To-do item:
Retype exactly what appears below from the line containing "den Freitag, den Tag der Frau. An ihren" down to the line containing "За гонки и скорость будут забирать", keeping both end lines. Do not include pictures.

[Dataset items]
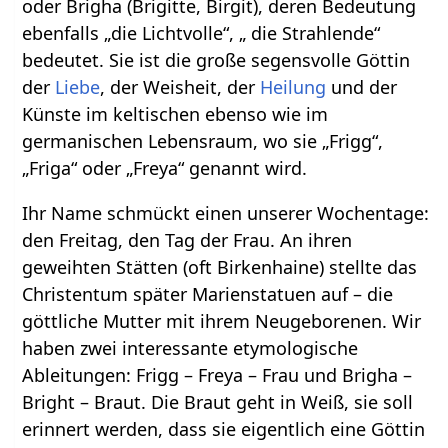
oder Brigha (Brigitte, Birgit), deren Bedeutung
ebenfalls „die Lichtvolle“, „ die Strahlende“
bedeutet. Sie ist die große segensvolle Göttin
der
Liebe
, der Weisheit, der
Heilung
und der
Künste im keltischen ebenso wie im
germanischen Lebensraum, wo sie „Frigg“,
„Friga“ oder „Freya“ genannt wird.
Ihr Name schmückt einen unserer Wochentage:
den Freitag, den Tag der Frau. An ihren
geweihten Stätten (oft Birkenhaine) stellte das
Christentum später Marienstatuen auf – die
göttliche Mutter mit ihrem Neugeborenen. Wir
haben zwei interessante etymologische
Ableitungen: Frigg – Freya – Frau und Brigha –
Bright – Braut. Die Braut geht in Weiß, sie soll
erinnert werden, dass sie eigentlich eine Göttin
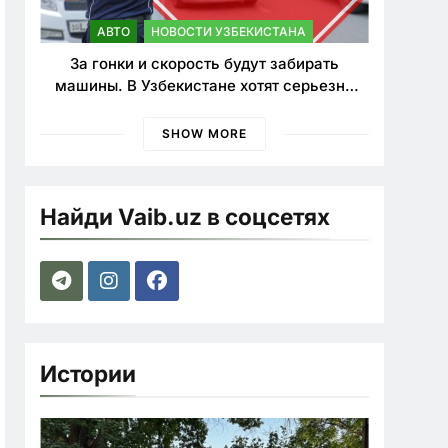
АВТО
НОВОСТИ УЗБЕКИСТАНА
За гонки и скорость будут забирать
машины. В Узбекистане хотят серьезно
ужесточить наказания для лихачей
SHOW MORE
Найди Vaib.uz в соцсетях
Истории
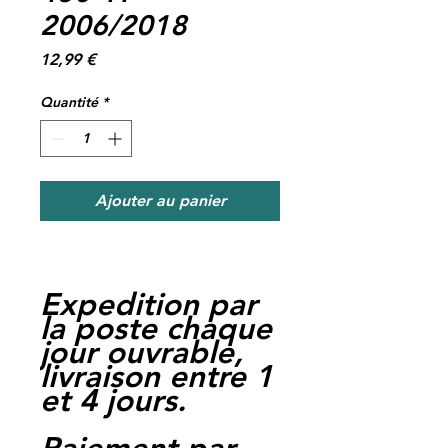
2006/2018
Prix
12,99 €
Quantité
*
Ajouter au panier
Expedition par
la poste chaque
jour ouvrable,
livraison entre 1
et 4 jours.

---

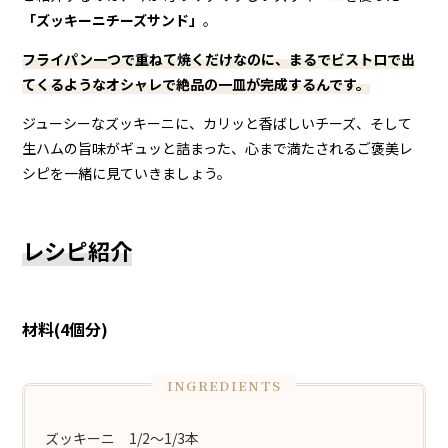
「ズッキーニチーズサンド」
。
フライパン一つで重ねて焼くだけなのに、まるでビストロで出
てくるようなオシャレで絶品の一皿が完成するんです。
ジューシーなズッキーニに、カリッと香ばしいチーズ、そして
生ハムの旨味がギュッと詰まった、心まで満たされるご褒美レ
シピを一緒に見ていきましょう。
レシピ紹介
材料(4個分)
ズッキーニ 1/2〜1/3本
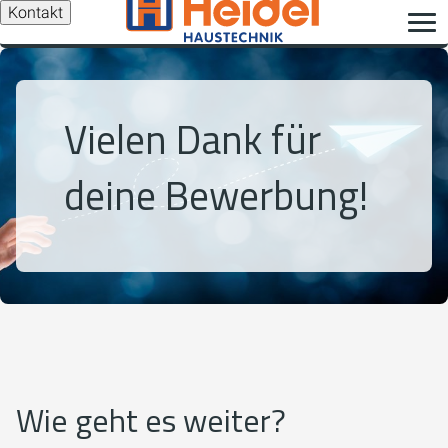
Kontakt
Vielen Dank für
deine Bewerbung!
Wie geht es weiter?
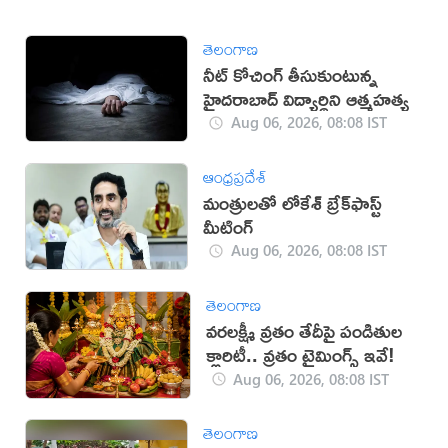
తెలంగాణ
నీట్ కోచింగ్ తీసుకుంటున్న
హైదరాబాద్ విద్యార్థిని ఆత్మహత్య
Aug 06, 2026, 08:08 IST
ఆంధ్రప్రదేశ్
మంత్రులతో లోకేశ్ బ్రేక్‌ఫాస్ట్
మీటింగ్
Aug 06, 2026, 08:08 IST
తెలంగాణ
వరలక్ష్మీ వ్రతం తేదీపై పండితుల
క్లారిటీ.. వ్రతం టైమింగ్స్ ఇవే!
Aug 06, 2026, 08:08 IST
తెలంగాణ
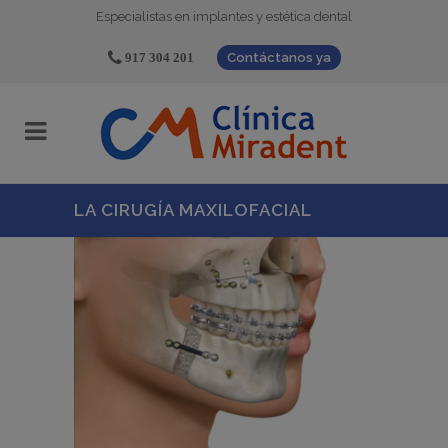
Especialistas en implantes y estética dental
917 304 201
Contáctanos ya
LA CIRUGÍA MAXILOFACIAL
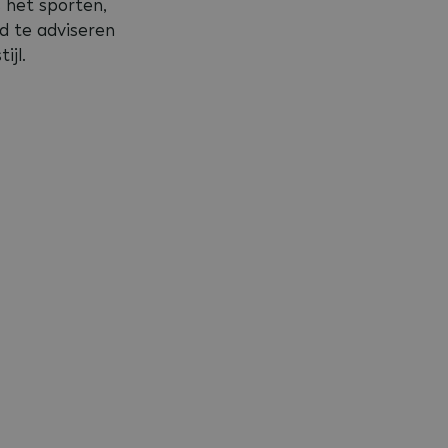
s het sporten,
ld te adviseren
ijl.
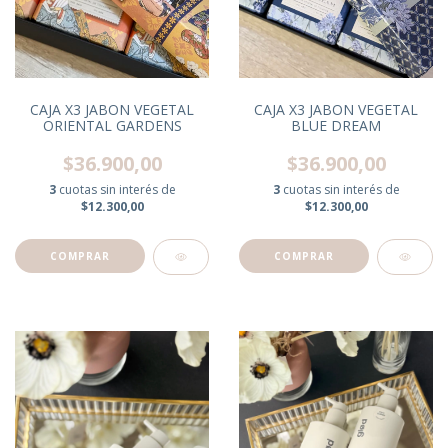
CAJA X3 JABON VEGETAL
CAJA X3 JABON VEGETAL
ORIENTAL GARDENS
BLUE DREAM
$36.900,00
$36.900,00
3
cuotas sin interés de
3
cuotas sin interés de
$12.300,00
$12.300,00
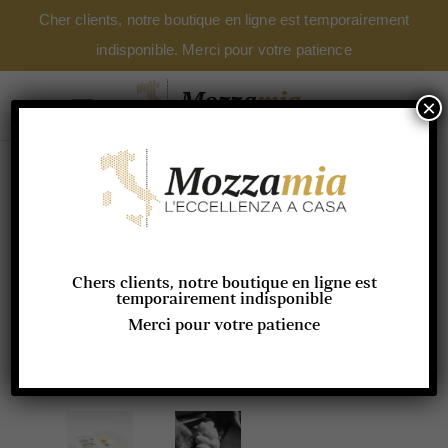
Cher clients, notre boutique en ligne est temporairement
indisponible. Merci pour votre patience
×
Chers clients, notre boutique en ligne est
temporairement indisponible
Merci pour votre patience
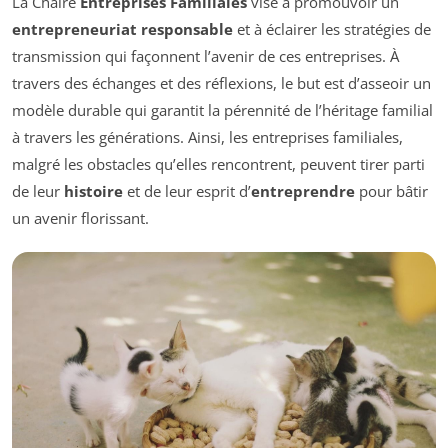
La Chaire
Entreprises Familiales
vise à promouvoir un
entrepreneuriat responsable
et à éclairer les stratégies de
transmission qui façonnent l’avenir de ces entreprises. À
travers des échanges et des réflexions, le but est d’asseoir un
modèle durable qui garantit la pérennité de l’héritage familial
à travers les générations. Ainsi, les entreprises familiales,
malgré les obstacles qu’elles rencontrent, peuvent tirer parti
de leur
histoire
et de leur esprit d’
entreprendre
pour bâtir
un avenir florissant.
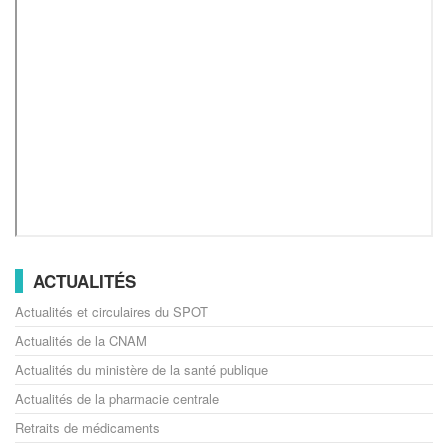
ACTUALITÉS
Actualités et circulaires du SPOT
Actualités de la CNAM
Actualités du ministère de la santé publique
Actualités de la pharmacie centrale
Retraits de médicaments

Output:
den Freitag, den Tag der Frau. An ihren
geweihten Stätten (oft Birkenhaine) stellte das
Christentum später Marienstatuen auf – die
göttliche Mutter mit ihrem Neugeborenen. Wir
haben zwei interessante etymologische
Ableitungen: Frigg – Freya – Frau und Brigha –
Bright – Braut. Die Braut geht in Weiß, sie soll
erinnert werden, dass sie eigentlich eine Göttin
АВТО
НОВОСТИ УЗБЕКИСТАНА
За гонки и скорость будут забирать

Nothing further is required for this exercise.